Easy Steps for Good Mouth Care

Good mouth care is important at the end of life or as an illness progresses. Oral health issues are common problems for many older adults, and keeping the mouth clean can help to make your loved one more comfortable and may help increase their appetite. It can also prevent dry mouth, bad breath, infections, and aspiration pneumonia. If your loved one needs help with mouth care (or can’t do it at all), follow these steps.

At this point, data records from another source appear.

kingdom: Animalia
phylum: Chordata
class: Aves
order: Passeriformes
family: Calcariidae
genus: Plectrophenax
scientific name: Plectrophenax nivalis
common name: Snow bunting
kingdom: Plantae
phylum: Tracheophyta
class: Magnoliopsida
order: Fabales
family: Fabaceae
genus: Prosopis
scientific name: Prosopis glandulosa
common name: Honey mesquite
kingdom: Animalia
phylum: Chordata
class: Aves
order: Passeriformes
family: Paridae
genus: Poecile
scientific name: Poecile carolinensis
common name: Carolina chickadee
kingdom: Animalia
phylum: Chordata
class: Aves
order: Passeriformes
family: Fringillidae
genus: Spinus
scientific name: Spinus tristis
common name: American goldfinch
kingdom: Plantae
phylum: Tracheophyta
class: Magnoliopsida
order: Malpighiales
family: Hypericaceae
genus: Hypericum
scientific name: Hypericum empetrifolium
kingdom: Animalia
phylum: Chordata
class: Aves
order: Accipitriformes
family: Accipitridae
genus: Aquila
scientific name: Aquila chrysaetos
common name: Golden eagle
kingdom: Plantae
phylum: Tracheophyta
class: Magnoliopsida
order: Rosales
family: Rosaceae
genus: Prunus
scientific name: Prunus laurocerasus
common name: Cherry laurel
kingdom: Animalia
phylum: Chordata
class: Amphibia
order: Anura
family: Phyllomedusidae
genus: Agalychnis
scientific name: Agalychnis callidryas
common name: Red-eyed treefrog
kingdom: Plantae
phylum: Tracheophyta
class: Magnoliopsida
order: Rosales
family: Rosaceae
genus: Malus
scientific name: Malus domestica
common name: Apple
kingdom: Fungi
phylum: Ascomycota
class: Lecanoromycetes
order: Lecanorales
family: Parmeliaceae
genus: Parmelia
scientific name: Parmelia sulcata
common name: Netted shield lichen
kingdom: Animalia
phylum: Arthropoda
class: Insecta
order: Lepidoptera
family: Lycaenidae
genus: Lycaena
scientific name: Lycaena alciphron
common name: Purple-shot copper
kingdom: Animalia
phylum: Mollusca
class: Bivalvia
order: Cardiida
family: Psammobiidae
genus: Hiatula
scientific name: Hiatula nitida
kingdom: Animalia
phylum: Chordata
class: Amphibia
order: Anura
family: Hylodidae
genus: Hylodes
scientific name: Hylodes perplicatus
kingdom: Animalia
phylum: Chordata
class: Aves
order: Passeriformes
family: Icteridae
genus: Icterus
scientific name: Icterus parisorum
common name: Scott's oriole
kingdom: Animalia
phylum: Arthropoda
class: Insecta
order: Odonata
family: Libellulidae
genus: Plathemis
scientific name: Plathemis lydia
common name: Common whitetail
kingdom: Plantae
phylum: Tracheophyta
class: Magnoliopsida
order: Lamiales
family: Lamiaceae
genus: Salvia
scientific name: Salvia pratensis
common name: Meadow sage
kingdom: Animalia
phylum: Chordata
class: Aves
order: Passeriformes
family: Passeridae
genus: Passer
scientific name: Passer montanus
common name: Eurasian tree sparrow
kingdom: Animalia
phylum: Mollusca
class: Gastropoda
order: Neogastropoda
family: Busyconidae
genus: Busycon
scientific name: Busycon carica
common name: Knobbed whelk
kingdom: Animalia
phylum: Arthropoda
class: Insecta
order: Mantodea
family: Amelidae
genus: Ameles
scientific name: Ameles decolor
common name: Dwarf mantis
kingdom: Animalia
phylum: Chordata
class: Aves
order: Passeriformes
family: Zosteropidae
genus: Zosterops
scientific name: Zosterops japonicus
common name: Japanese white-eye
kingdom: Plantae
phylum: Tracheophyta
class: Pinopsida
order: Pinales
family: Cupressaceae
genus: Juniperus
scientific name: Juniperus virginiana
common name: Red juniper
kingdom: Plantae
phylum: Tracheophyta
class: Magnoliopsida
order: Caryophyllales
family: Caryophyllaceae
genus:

To Brush Teeth and Clean Mouth

  • Gather supplies. You’ll need:
    • glass of water or alcohol-free mouthwash
    • non-sterile gloves (optional)
    • washcloth (optional)
    • a soft toothbrush or foam swab (do not use lemon glycerin swabs unless instructed, because they can increase dry mouth)
    • non-abrasive toothpaste
    • a small shallow bowl
  • Ensure that your loved one is sitting up, not lying down. (This can cause choking.) If they cannot be upright, it is very important to ask your hospice nurse for special instructions.
  • Explain what you are about to do. If they are able, ask your loved one to take a sip of water to moisten the mouth or use a wet foam swab and gently moisten the mouth and lips.
  • Put on gloves, if you wish. Have a washcloth ready to wipe your loved one’s mouth (let them hold it to use if they are capable).
  • If your loved one wears dentures, remove and clean them. Brush with denture toothpaste using a soft brush. Allow the dentures to soak in water or a denture cleaner until your loved one is ready to wear them again; be sure to brush the dentures again before wearing.
  • Use a soft toothbrush (or foam swab) and a small amount of toothpaste to gently brush the teeth, gums, and tongue. Take care that you don’t put the toothbrush too far in the back of the mouth, as this can cause gagging.
  • If your loved one’s teeth cannot be brushed, use a mouth rinse. Do not use over-the-counter mouth rinses with alcohol because they increase soreness and cause dryness. You can make a mouth rinse by stirring 8 ounces of lukewarm water with ½ teaspoon of baking soda and ¼ teaspoon of salt.
  • Ask your loved one to rinse well and spit in the bowl. They should not swallow toothpaste or mouth rinse.

Preventing Problems

Cracked and dry lips can be painful. Be sure your loved one’s lips are kept moist so they don’t need to lick and increase chapping. If the skin on and around the lips is unbroken, you can use a moisturizer that has an oil base or petroleum jelly. If the lips have open areas, use only moisturizers that are water soluble. Apply the lip moisturizer every two hours or as needed.